When contractors request price bids for a job, they're often asked to guarantee that the bid is firm and that there will be no cost overruns. Insurance works differently: premiums for key commercial coverages such as Workers' Compensation and General Liability are usually based on estimates made before the policy period, and final premiums are set after the policy period when actual figures are available.

That final adjustment typically happens after an insurance company performs an audit to verify payrolls, sales, or other exposure bases used to calculate the premium. The result of the audit can be a refund if the initial estimate was too high, or an additional premium bill if the estimate was too low.

Key takeaways

  • Workers' Compensation and some liability premiums are estimated and finalized after an audit.
  • An audit reconciles actual payrolls, receipts, or subcontractor usage with the insurer’s estimates.
  • Preparing records and understanding classifications can reduce surprises at audit time.

How it works

Insurers estimate your premium when they issue a policy because they must set a charge before the policy period starts. These estimates are based on anticipated payroll, revenues, and classifications of employees or operations.

After the policy expires, the insurer audits the business to determine the actual exposure bases. If the audit shows lower exposures than estimated, the insurer issues a refund; if it shows higher exposures, you receive a bill for the additional premium. For details on how payroll audits are conducted and what auditors look for, see Understanding Workers' Compensation Audits.

What it may cover (and what it may not)

Workers' Compensation typically covers employee payroll exposures and pays benefits for work-related injuries. General Liability premiums are often based on sales or subcontracted work for certain operations.

Policies do not usually cover costs that are excluded by the contract language—such as penalties, fines, or employee benefits not listed in the policy—or exposure bases that were not disclosed. If you want a broader look at audit-related insurance topics, consult Audit Insurance.

Common mistakes to avoid

Failing to keep organized payroll and subcontractor records is a frequent cause of unexpected audit results. Without clear documentation, audits can overstate exposures or delay finalization.

Misclassifying employees, overlooking seasonal labor, or not reporting changes in operations during the policy period can also lead to higher-than-expected premiums after audit.

Questions to ask an agent

Ask how the insurer estimates premiums and what information they use to set initial figures.

Request clarification on which payroll categories, subcontractor payments, or receipts will be audited and what records you should keep to support the reported figures.

Ask about available classification codes and whether your operations qualify for any special classifications or credits that could lower your exposure.

Next steps

Keep clean, timely payroll and subcontractor records throughout the policy period, and document any operational changes so they can be reported promptly.

If you have concerns about an upcoming audit or want guidance preparing records, ask an agent for specific advice and assistance.

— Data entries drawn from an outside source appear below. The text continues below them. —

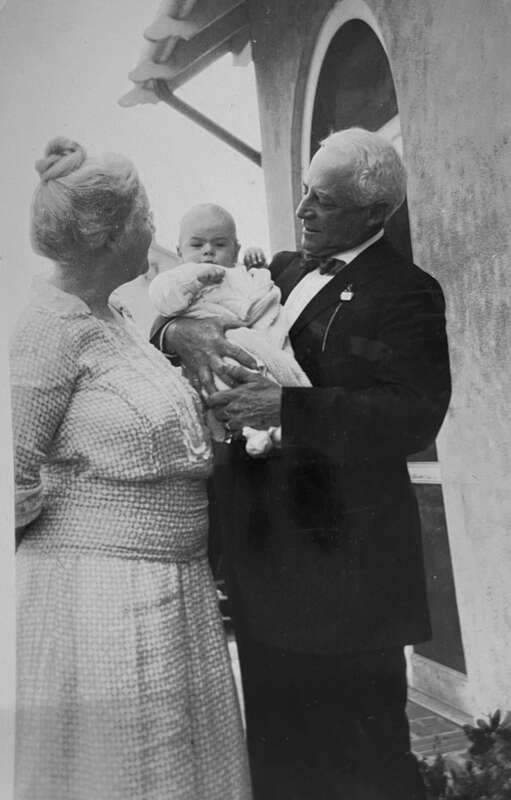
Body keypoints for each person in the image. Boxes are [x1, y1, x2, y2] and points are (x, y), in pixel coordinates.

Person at [153, 127, 451, 799]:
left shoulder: (405, 291)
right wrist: (176, 330)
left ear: (374, 214)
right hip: (267, 572)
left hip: (348, 586)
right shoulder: (282, 272)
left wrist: (287, 409)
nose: (303, 211)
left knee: (361, 768)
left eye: (326, 200)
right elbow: (177, 305)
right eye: (305, 193)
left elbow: (412, 412)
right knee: (281, 767)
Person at [11, 138, 251, 800]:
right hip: (101, 606)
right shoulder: (44, 330)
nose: (152, 224)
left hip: (176, 593)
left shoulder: (114, 317)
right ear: (112, 232)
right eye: (144, 211)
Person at [149, 203, 310, 454]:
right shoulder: (180, 279)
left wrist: (257, 269)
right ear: (179, 251)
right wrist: (194, 281)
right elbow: (163, 299)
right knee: (221, 384)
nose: (208, 252)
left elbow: (261, 295)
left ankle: (275, 429)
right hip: (216, 351)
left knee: (278, 369)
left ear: (235, 251)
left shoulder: (239, 275)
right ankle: (253, 433)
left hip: (256, 341)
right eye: (197, 245)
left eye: (220, 245)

Frequently Asked Questions

Why do insurers estimate premiums instead of charging a fixed amount?

Because payrolls, sales, and other exposure bases that determine premiums are often unknown until the policy period ends, insurers use estimates and reconcile later through an audit.

When will I receive the final premium after my policy ends?

Final premium is determined after the insurer completes an audit, which usually takes place shortly after the policy term ends and your records are reviewed.

What records should I keep to avoid surprises at audit?

Maintain detailed payroll records, subcontractor invoices, certificates of insurance, and documentation of any operational changes during the policy period.

Can I dispute the audit results?

Yes, you can ask the insurer to review or explain findings and provide additional documentation if you believe the audit overstated your exposures.